According to its Group head of Operational Strategy and Integration Ashok Bajpai (picture), IHH needs to move away from its current model of focusing solely on hospital management and expand to include other aspects such as diagnostic imaging, rehabilitation and wellness.

“I think we have to now define ourselves as a healthcare provider rather than just a group of hospitals. And I think that expands the field of services that we can provide,” Ashok said during the IHH Healthcare Insider webinar “Mega Trends in Healthcare” yesterday.

“The idea is for a powerhouse like IHH to be able to integrate a lot of those into a holistic programme that covers the lifecycle of the patient,” he said.

He added that the healthcare industry has been transforming due to technological advancement and changes in consumer behaviour, especially as rising cost pressures have compelled consumers to seek value for money. Thus, a value-driven approach to healthcare delivery is critical for healthcare providers to stay competitive in the marketplace.

“Value-driven outcomes actually talk about health outcomes that matter to the patient as a factor of the cost of providing that service to the patient. So, when you see a situation where you can improve outcomes at the same cost, you are creating value for the patient. Or if you’re able to maintain the same level of medical quality at a reduced cost, that is also creating value. 

“Now this is a very data-driven exercise, and it doesn’t happen very easily,” Ashok said.

He added that a holistic approach to healthcare delivery would require a shift in mindset among healthcare professionals, and this could be achieved by emphasising the importance of data analytics and evidence-based medicine.

Citing Singapore’s National Value-Driven Care Initiative, launched in 2012, Bajpai said this was an example of how the government had begun to shift the focus of healthcare to value-driven outcomes, and this had resulted in better health outcomes and lower costs.

He believes that maturity and the right attitude are necessary to make this transition possible.

“There has to be a desire to deliver value to the patient. And I think whenever such a conversation happens, we should think of having a patient in the room listening in on that conversation.

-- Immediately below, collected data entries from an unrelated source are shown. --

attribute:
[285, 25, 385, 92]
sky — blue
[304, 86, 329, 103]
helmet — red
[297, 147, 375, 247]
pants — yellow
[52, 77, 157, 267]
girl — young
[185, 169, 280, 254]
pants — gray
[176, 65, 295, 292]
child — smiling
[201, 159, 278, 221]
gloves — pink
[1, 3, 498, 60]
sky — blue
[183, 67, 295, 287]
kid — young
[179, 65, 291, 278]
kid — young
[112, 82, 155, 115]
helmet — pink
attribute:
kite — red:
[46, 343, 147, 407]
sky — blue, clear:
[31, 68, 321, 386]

“And that makes the perspective correct for the provider of the data and, say, the doctor who is learning that perhaps he could be a little better, a little quicker, or could use a few fewer consumables because, in the end, it is that patient who is going to benefit,” he added.

Duke-NUS Medical School Adjunct Assistant Professor Dr Clive Tan shared his views on the future of healthcare and its role in society. He explained that the key drivers of change were the increasing prevalence of chronic diseases, increased awareness of lifestyle diseases and the rise of digital technology. These factors are impacting healthcare delivery models and the way healthcare providers work.

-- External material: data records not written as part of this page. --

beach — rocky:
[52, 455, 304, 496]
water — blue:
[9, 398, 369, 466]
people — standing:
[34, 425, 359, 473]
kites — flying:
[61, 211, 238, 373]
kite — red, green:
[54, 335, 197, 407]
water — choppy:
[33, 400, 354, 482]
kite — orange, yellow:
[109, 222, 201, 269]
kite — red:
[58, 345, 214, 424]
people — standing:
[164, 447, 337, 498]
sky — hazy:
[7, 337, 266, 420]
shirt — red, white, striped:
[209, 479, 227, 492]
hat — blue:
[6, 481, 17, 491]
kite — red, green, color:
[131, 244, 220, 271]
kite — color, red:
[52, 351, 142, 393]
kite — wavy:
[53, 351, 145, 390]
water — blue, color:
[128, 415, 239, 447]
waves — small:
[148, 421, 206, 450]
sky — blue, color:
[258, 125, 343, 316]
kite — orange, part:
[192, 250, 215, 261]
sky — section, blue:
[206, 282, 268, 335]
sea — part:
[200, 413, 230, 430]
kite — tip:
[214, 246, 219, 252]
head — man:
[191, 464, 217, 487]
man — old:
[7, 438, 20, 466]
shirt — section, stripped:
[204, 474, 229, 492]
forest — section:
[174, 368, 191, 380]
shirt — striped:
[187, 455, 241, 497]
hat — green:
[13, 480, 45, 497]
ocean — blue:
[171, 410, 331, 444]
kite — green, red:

He noted that more people are screening themselves regularly for illnesses and that there is also an increased demand for preventative care. This is resulting in more people seeking treatment early.

“People are now more aware of your health issues. They are consuming more services. When was the last time you had people come to a doctor in their 50s and 60s to see the doctor? Now people are coming earlier.

“So, we see that actual conversation on ageing has a knock-on effect of actually bringing people to healthcare earlier.”

He shared that Singapore recently started an initiative called “Healthier SG”, among others.

One of the key tenets of this initiative was to link up with a fixed family physician and develop a trusting relationship so that the patient sees the same doctor every time. This helps build rapport and allows for continuous dialogue to help manage the disease process as opposed to waiting until someone falls sick.

“I think that’s important because if you don’t see the same doctor every time, how can the doctor then advise you on your exercise habits or your diet habits if it’s a rotating door system? So, I think that that’s a great direction that we’re going in. Hopefully, there will be good developments in the next few years that we can talk more about.”